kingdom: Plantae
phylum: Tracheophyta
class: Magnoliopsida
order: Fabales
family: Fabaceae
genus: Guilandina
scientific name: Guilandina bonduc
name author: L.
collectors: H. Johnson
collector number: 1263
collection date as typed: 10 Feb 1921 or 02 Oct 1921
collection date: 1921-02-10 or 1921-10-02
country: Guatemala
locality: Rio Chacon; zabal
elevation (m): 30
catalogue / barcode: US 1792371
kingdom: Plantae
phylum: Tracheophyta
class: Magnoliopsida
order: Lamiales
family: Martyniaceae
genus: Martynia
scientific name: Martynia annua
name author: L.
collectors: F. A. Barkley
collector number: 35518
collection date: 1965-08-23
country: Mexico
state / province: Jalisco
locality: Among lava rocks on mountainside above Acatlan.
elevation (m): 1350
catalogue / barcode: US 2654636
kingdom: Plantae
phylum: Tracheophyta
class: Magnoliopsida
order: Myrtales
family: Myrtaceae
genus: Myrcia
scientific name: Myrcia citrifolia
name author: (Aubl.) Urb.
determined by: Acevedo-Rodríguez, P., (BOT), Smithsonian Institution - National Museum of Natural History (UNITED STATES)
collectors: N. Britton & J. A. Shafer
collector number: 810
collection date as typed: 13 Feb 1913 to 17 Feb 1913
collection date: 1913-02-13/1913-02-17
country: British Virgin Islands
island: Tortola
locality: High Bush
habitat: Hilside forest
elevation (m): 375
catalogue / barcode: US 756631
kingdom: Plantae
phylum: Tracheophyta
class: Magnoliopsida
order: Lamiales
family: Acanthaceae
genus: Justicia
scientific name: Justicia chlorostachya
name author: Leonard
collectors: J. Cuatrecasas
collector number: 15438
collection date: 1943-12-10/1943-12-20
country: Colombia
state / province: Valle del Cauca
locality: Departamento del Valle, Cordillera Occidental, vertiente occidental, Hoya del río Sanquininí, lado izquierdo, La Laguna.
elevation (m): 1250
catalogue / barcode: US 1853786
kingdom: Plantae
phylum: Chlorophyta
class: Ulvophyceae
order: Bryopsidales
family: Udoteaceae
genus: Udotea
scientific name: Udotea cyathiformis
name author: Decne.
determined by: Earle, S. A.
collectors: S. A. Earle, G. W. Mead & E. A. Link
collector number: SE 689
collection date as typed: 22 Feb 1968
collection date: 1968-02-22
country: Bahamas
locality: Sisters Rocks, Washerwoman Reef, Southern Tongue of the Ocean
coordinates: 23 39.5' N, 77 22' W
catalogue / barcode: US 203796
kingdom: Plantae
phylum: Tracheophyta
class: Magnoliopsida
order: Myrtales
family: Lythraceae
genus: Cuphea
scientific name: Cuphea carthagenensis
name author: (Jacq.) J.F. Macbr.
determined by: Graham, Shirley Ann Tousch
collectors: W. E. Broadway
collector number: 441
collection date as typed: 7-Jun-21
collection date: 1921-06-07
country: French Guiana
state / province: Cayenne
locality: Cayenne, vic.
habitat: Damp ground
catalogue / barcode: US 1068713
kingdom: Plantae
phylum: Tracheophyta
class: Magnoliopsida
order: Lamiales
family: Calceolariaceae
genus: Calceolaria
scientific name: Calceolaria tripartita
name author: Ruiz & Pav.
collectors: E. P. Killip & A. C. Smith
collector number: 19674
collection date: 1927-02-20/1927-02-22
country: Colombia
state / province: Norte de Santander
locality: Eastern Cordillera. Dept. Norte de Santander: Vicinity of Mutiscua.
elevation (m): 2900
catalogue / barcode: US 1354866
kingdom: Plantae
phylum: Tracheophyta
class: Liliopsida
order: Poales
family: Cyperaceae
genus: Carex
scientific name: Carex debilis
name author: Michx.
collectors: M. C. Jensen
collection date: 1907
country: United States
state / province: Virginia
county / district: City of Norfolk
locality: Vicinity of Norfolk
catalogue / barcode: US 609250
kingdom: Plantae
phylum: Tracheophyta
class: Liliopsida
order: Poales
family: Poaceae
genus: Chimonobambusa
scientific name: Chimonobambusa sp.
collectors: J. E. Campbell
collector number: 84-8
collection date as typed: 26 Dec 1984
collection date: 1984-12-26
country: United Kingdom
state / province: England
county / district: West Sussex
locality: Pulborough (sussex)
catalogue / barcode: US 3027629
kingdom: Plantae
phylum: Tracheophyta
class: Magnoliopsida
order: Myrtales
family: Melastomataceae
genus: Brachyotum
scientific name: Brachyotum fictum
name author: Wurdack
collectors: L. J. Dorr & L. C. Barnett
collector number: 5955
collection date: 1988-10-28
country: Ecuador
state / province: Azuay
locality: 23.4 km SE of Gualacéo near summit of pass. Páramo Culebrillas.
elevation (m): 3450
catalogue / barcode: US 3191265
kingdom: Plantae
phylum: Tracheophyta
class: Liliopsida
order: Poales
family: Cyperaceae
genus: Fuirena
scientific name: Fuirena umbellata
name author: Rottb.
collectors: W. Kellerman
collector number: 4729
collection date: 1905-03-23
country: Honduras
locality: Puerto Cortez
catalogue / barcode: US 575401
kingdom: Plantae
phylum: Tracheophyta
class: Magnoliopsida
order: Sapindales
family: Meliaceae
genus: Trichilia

● ● ● ●

(What you should do): Format every line of the rows above as a two-column Markdown table, numbering the lines in order under No. and giving each line under Line. Skip blank lines.

(Solution to this problem):
| No. | Line |
|---|---|
| 1 | kingdom: Plantae |
| 2 | phylum: Tracheophyta |
| 3 | class: Magnoliopsida |
| 4 | order: Fabales |
| 5 | family: Fabaceae |
| 6 | genus: Guilandina |
| 7 | scientific name: Guilandina bonduc |
| 8 | name author: L. |
| 9 | collectors: H. Johnson |
| 10 | collector number: 1263 |
| 11 | collection date as typed: 10 Feb 1921 or 02 Oct 1921 |
| 12 | collection date: 1921-02-10 or 1921-10-02 |
| 13 | country: Guatemala |
| 14 | locality: Rio Chacon; zabal |
| 15 | elevation (m): 30 |
| 16 | catalogue / barcode: US 1792371 |
| 17 | kingdom: Plantae |
| 18 | phylum: Tracheophyta |
| 19 | class: Magnoliopsida |
| 20 | order: Lamiales |
| 21 | family: Martyniaceae |
| 22 | genus: Martynia |
| 23 | scientific name: Martynia annua |
| 24 | name author: L. |
| 25 | collectors: F. A. Barkley |
| 26 | collector number: 35518 |
| 27 | collection date: 1965-08-23 |
| 28 | country: Mexico |
| 29 | state / province: Jalisco |
| 30 | locality: Among lava rocks on mountainside above Acatlan. |
| 31 | elevation (m): 1350 |
| 32 | catalogue / barcode: US 2654636 |
| 33 | kingdom: Plantae |
| 34 | phylum: Tracheophyta |
| 35 | class: Magnoliopsida |
| 36 | order: Myrtales |
| 37 | family: Myrtaceae |
| 38 | genus: Myrcia |
| 39 | scientific name: Myrcia citrifolia |
| 40 | name author: (Aubl.) Urb. |
| 41 | determined by: Acevedo-Rodríguez, P., (BOT), Smithsonian Institution - National Museum of Natural History (UNITED STATES) |
| 42 | collectors: N. Britton & J. A. Shafer |
| 43 | collector number: 810 |
| 44 | collection date as typed: 13 Feb 1913 to 17 Feb 1913 |
| 45 | collection date: 1913-02-13/1913-02-17 |
| 46 | country: British Virgin Islands |
| 47 | island: Tortola |
| 48 | locality: High Bush |
| 49 | habitat: Hilside forest |
| 50 | elevation (m): 375 |
| 51 | catalogue / barcode: US 756631 |
| 52 | kingdom: Plantae |
| 53 | phylum: Tracheophyta |
| 54 | class: Magnoliopsida |
| 55 | order: Lamiales |
| 56 | family: Acanthaceae |
| 57 | genus: Justicia |
| 58 | scientific name: Justicia chlorostachya |
| 59 | name author: Leonard |
| 60 | collectors: J. Cuatrecasas |
| 61 | collector number: 15438 |
| 62 | collection date: 1943-12-10/1943-12-20 |
| 63 | country: Colombia |
| 64 | state / province: Valle del Cauca |
| 65 | locality: Departamento del Valle, Cordillera Occidental, vertiente occidental, Hoya del río Sanquininí, lado izquierdo, La Laguna. |
| 66 | elevation (m): 1250 |
| 67 | catalogue / barcode: US 1853786 |
| 68 | kingdom: Plantae |
| 69 | phylum: Chlorophyta |
| 70 | class: Ulvophyceae |
| 71 | order: Bryopsidales |
| 72 | family: Udoteaceae |
| 73 | genus: Udotea |
| 74 | scientific name: Udotea cyathiformis |
| 75 | name author: Decne. |
| 76 | determined by: Earle, S. A. |
| 77 | collectors: S. A. Earle, G. W. Mead & E. A. Link |
| 78 | collector number: SE 689 |
| 79 | collection date as typed: 22 Feb 1968 |
| 80 | collection date: 1968-02-22 |
| 81 | country: Bahamas |
| 82 | locality: Sisters Rocks, Washerwoman Reef, Southern Tongue of the Ocean |
| 83 | coordinates: 23 39.5' N, 77 22' W |
| 84 | catalogue / barcode: US 203796 |
| 85 | kingdom: Plantae |
| 86 | phylum: Tracheophyta |
| 87 | class: Magnoliopsida |
| 88 | order: Myrtales |
| 89 | family: Lythraceae |
| 90 | genus: Cuphea |
| 91 | scientific name: Cuphea carthagenensis |
| 92 | name author: (Jacq.) J.F. Macbr. |
| 93 | determined by: Graham, Shirley Ann Tousch |
| 94 | collectors: W. E. Broadway |
| 95 | collector number: 441 |
| 96 | collection date as typed: 7-Jun-21 |
| 97 | collection date: 1921-06-07 |
| 98 | country: French Guiana |
| 99 | state / province: Cayenne |
| 100 | locality: Cayenne, vic. |
| 101 | habitat: Damp ground |
| 102 | catalogue / barcode: US 1068713 |
| 103 | kingdom: Plantae |
| 104 | phylum: Tracheophyta |
| 105 | class: Magnoliopsida |
| 106 | order: Lamiales |
| 107 | family: Calceolariaceae |
| 108 | genus: Calceolaria |
| 109 | scientific name: Calceolaria tripartita |
| 110 | name author: Ruiz & Pav. |
| 111 | collectors: E. P. Killip & A. C. Smith |
| 112 | collector number: 19674 |
| 113 | collection date: 1927-02-20/1927-02-22 |
| 114 | country: Colombia |
| 115 | state / province: Norte de Santander |
| 116 | locality: Eastern Cordillera. Dept. Norte de Santander: Vicinity of Mutiscua. |
| 117 | elevation (m): 2900 |
| 118 | catalogue / barcode: US 1354866 |
| 119 | kingdom: Plantae |
| 120 | phylum: Tracheophyta |
| 121 | class: Liliopsida |
| 122 | order: Poales |
| 123 | family: Cyperaceae |
| 124 | genus: Carex |
| 125 | scientific name: Carex debilis |
| 126 | name author: Michx. |
| 127 | collectors: M. C. Jensen |
| 128 | collection date: 1907 |
| 129 | country: United States |
| 130 | state / province: Virginia |
| 131 | county / district: City of Norfolk |
| 132 | locality: Vicinity of Norfolk |
| 133 | catalogue / barcode: US 609250 |
| 134 | kingdom: Plantae |
| 135 | phylum: Tracheophyta |
| 136 | class: Liliopsida |
| 137 | order: Poales |
| 138 | family: Poaceae |
| 139 | genus: Chimonobambusa |
| 140 | scientific name: Chimonobambusa sp. |
| 141 | collectors: J. E. Campbell |
| 142 | collector number: 84-8 |
| 143 | collection date as typed: 26 Dec 1984 |
| 144 | collection date: 1984-12-26 |
| 145 | country: United Kingdom |
| 146 | state / province: England |
| 147 | county / district: West Sussex |
| 148 | locality: Pulborough (sussex) |
| 149 | catalogue / barcode: US 3027629 |
| 150 | kingdom: Plantae |
| 151 | phylum: Tracheophyta |
| 152 | class: Magnoliopsida |
| 153 | order: Myrtales |
| 154 | family: Melastomataceae |
| 155 | genus: Brachyotum |
| 156 | scientific name: Brachyotum fictum |
| 157 | name author: Wurdack |
| 158 | collectors: L. J. Dorr & L. C. Barnett |
| 159 | collector number: 5955 |
| 160 | collection date: 1988-10-28 |
| 161 | country: Ecuador |
| 162 | state / province: Azuay |
| 163 | locality: 23.4 km SE of Gualacéo near summit of pass. Páramo Culebrillas. |
| 164 | elevation (m): 3450 |
| 165 | catalogue / barcode: US 3191265 |
| 166 | kingdom: Plantae |
| 167 | phylum: Tracheophyta |
| 168 | class: Liliopsida |
| 169 | order: Poales |
| 170 | family: Cyperaceae |
| 171 | genus: Fuirena |
| 172 | scientific name: Fuirena umbellata |
| 173 | name author: Rottb. |
| 174 | collectors: W. Kellerman |
| 175 | collector number: 4729 |
| 176 | collection date: 1905-03-23 |
| 177 | country: Honduras |
| 178 | locality: Puerto Cortez |
| 179 | catalogue / barcode: US 575401 |
| 180 | kingdom: Plantae |
| 181 | phylum: Tracheophyta |
| 182 | class: Magnoliopsida |
| 183 | order: Sapindales |
| 184 | family: Meliaceae |
| 185 | genus: Trichilia |